Sep 17, 2011

Drawing Basics: Checkerboard illusion explained

Checkerboard illusion
One of the best ways to understand how value is perceived is by looking at how it can be used to create illusions.

There is a popular video on youtube showing a pretty cool illusion involving a scene similar to the one you see to the right. The illusion is one where a light tile is moved over a dark one and they turn out to be the same value.

If you haven't seen the illusion click on the link below to watch.

Checkerboard illusion video clip

Let's see how it is done.

Before we look at the scene let's just examine the checkerboard to see how the illusion is created.

Looking at the two squares highlighted in red, one appears to be a darker square than the other.

If we isolate the two squares on the checkerboard and reduce the value level of the other squares, the values of the two squares begin to appear similar.

If we remove the other squares altogether, we will see the two isolated squares are exactly the same value level.

The illusion is created by placing squares of different value levels around each one. The square on the left of the checkerboard is designed to be a dark square, so the squares surrounding it are of equal value or lighter. The square on the right of the checkerboard is designed to be a light square, so it is surrounded by squares of equal value or darker.

The perceived value level is dependent on the values near or surrounding the value field.

The Illusion

Now let's look at the illusion occurring in the video. What the creators of this video did was set up a checkerboard pattern with a large simple cylinder set in one corner of the board. They then lit the scene to have the cylinder cast a shadow across the checkerboard. 

The trick of this illusion will be in the value level of each tile. The local value of tiles in the shadow is adjusted to still appear as if the shadow is the only thing causing the value change. Where, in actuality, the values of the squares, comparing light to light tile and dark to dark tile, are different.

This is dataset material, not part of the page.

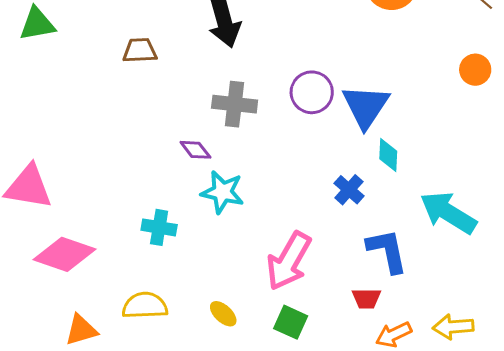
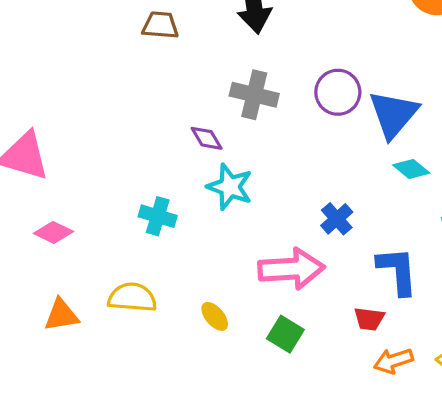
cyan diamond: (388, 155) -> (411, 169), turned -60
blue cross: (349, 190) -> (337, 219), moved
pink diamond: (64, 254) -> (53, 232), size x0.6
pink arrow: (289, 261) -> (291, 269), turned -130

At first glance, the two tiles the video focuses on look very different. The tile highlighted in the shadow appears to be a light tile while the one in the back appears to be a dark one.

But isolating them reveals that they are of the same value. As explained above, the trick is in the value levels of the tiles around each one. 

Darker values placed next to a tile will make it appear light and lighter values next to the tile will make it appear darker.

What the creators of this illusion did was arrange the tiles to appear similar when in reality they are quite different. (I imagine this was not an easy task to get the tiles and lighting to work just right)

The eye is fooled into thinking the value difference is only because of the cast shadow. The illusion is then created.